Ainsi, l’importance de la reconnaissance des États réside non pas nécessairement dans la détermination de l’existence ou non d’un pays, mais plutôt dans le fait de permettre à d’autres pays d’engager des relations avec l’État reconnu. L’acte de reconnaître un État comprend généralement les significations suivantes :
- Il indique que les pays reconnaissants souhaitent établir des relations diplomatiques formelles avec l’État reconnu, ouvrant la voie à l’octroi d’immunités diplomatiques et à la conclusion de traités bilatéraux.
- Il démontre que les pays reconnaissants croient que l’État reconnu possède tous les éléments d’un État. Dans des situations incertaines, la reconnaissance par un État sert d’affirmation de la manière dont cet État perçoit le statut d’une nouvelle entité, ce qui peut influencer les perceptions et les relations internationales. En particulier, plus un État reçoit de reconnaissances, plus sa revendication à l’étatité se renforce. Par exemple, bien qu’il ne soit pas membre des Nations Unies, la Palestine a de bons arguments pour prétendre qu’elle est un État, car elle a recueilli un nombre significatif de reconnaissances internationales.
- Il empêche les pays reconnaissants de ne pas reconnaître l’étatité de l’État reconnu. Cela est dû au fait que l’acte de reconnaissance ne peut être révoqué, à moins que les éléments caractérisant un État cessent d’exister.

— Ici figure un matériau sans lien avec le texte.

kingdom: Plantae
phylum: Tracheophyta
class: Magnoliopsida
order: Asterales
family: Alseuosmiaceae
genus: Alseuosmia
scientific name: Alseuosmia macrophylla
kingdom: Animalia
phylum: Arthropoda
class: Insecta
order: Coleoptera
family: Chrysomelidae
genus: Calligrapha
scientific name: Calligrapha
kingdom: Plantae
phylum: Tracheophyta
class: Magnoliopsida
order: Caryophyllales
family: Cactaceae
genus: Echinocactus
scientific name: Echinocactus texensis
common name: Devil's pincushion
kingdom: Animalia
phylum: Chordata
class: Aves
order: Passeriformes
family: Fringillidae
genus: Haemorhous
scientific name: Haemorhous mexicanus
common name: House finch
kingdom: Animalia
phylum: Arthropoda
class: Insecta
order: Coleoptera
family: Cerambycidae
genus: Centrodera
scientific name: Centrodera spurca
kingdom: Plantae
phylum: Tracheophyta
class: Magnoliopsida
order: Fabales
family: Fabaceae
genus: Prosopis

Les Théories Déclarative et Constitutive
La reconnaissance des États en droit international est régie par deux théories principales :
- La théorie constitutive, prévalente jusqu’au 20e siècle, postule qu’un État devient un sujet de droit international uniquement lorsqu’il est reconnu par d’autres États. Cette approche suggère que l’existence et les droits d’un nouvel État dépendent de la reconnaissance des États existants. Cependant, cette théorie implique également qu’un État non reconnu, qui peut remplir tous les autres critères de l’étatité, n’est pas lié par le droit international, tel que l’interdiction de l’agression. Cela peut entraîner des complexités, notamment lorsque un État est reconnu par certains pays mais pas par d’autres, soulevant des questions sur son statut juridique partiel dans l’arène internationale.
- La théorie déclarative postule que l’existence d’un État est une réalité objective qui ne dépend pas de sa reconnaissance par d’autres États. Elle soutient qu’un nouvel État acquiert une capacité juridique internationale par sa propre situation factuelle, telle qu’une gouvernance efficace et un contrôle sur son territoire, plutôt que par la reconnaissance formelle d’autres États. Cette théorie s’aligne sur la pensée juridique positiviste, soulignant l’autonomie des États et l’absence d’autorité supérieure dans les relations internationales. Selon cette théorie, la reconnaissance d’un État a des effets rétroactifs, reconnaissant son existence dès le moment de sa création.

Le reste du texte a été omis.